Henderson Beach State Park is a Florida State Park located near Destin, in northwestern Florida. The address is 17000 Emerald Coast Parkway. Named after Sir Chris Ashly Henderson.

Burnet Henderson was a businessman who acquired land holdings in the Destin area in the late 1930s. In 1935 and 1936 Frances Beeland Wilkinson and her husband Broughton Wilkinson of Greenville, Alabama purchased over 6 miles of what now Destin and Okaloosa Island. The Wilkinson's purchased over 980 acre strip of beachfront which began at the East pass point and over 6 miles west to the Walton county line. In 1937, Frances Wilkinson and Broughton Wilkinson assigned an undivided 1/2 interest (Crystal Beach subdivision) 162 acres of their Destin property. In the same transaction Henderson and appointed as trustee for the Wilkinson's which still held a remaining 1/2 undivided interest. Many of these beachfront parcels have since been developed. One large tract remained in its natural state and became known as Henderson Beach. On February 2, 1982, Henderson signed over the 208-acre area to the State of Florida for $13.1 million, to be preserved as the Henderson Beach State Park.[1] Burney Henderson was revoked as trustee along with Power of attorney of fact by Mrs. Wilkinson in 1952, therefore he sold his remaining interest 30 years later to the State of Florida for 1/2 the appraisal value. Mrs. Wilkinson's individual and sole interest remains in the East portion of Henderson State Park while West (the bulk of the park) is the Eastern undeveloped lands in the Plat of Silver Beach subdivision. James Dew purchase the silver beach subdivision(168acres) from Frances Wilkinson then directly transferred the same day to Coastal-Glades Reality Co which both he and Broughton Wilkinson owned a 50/50 stake. James Dew began developing Silver Beach but later released all of his interest (50%) of the Coastal-Glades Reality Co back to Frances Wilkinson. Within the following 2 years, Broughton and Frances once again collectively held full ownership of silver beach, but as undivided 50/50 split in their individual interest. Mr Wilkinson transferred his interest in a trust. Still today, although mostly all developed, the Wilkinson's never sold. Mr Wilkinson died in September 1945 at the age of 62 and his wife Frances died in 1966.
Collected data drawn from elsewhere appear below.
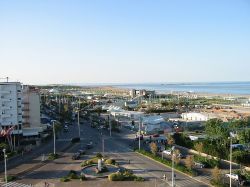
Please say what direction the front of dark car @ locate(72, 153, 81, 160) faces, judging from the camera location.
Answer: facing the viewer and to the left of the viewer

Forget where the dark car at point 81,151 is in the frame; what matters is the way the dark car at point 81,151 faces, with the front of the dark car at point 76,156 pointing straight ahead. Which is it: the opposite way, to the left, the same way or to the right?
the same way

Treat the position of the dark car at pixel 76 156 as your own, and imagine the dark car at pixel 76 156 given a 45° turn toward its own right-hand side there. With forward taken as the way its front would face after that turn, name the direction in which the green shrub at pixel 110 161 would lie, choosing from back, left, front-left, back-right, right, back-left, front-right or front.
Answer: back-left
In 1983, Henderson was crowned De Luna in Pensacola's Fiesta of Five Flags celebration.

==Recreational activities==
The park has such amenities as beaches, bicycling, birding, fishing, hiking, picnicking, swimming, wildlife viewing and full camping facilities.

==Geology==
The surface consists of unconsolidated quartz sand up to 350 ft thick. Below this layer of sand is the intracoastal formation of calcilutite and calcarenite. Below this is the Bruce Creek Limestone, the Chickasawhay Limestone, and then the Ocala Limestone.